TASK DIRECTIONS:
Only lines containing the word "Toronto" are needed; pull them out of the material.

*** DATA SHOWN ***

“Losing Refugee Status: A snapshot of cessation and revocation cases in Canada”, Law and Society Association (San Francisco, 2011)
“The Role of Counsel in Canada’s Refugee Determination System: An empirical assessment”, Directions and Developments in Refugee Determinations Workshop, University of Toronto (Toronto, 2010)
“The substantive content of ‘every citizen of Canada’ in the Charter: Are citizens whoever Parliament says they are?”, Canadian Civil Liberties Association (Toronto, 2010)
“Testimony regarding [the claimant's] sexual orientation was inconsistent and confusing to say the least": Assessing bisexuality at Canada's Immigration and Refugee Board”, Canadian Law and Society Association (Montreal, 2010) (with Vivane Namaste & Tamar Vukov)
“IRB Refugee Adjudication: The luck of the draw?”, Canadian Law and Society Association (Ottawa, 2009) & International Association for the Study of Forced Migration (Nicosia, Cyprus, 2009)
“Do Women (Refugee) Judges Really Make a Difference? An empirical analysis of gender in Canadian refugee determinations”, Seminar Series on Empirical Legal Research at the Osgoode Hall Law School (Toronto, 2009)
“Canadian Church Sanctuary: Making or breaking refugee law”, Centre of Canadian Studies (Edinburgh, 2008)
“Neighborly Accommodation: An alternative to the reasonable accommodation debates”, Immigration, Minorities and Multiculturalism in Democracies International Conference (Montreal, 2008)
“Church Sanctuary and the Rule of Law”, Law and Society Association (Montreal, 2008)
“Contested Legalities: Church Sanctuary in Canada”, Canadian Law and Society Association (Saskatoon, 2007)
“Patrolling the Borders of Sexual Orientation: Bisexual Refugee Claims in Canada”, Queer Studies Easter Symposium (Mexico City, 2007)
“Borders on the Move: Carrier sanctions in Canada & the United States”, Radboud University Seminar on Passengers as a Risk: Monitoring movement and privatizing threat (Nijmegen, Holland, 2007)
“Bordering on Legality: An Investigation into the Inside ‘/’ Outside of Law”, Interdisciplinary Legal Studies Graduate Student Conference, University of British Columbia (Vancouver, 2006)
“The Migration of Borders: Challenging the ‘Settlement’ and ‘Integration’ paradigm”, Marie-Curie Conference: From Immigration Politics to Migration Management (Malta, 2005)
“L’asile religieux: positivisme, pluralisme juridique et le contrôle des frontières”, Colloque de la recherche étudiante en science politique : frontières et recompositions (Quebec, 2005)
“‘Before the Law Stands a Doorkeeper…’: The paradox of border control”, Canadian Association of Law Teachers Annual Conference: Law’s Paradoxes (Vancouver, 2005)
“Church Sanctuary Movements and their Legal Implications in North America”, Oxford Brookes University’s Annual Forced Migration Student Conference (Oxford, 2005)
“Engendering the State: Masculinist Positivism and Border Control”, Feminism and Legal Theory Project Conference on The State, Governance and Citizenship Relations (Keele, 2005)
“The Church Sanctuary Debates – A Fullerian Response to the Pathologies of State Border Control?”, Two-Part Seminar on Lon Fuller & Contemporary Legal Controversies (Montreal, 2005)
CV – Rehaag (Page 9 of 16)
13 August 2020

*** End of DATA SHOWN ***

ANSWER TO THE PROBLEM:
“The Role of Counsel in Canada’s Refugee Determination System: An empirical assessment”, Directions and Developments in Refugee Determinations Workshop, University of Toronto (Toronto, 2010)
“The substantive content of ‘every citizen of Canada’ in the Charter: Are citizens whoever Parliament says they are?”, Canadian Civil Liberties Association (Toronto, 2010)
“Do Women (Refugee) Judges Really Make a Difference? An empirical analysis of gender in Canadian refugee determinations”, Seminar Series on Empirical Legal Research at the Osgoode Hall Law School (Toronto, 2009)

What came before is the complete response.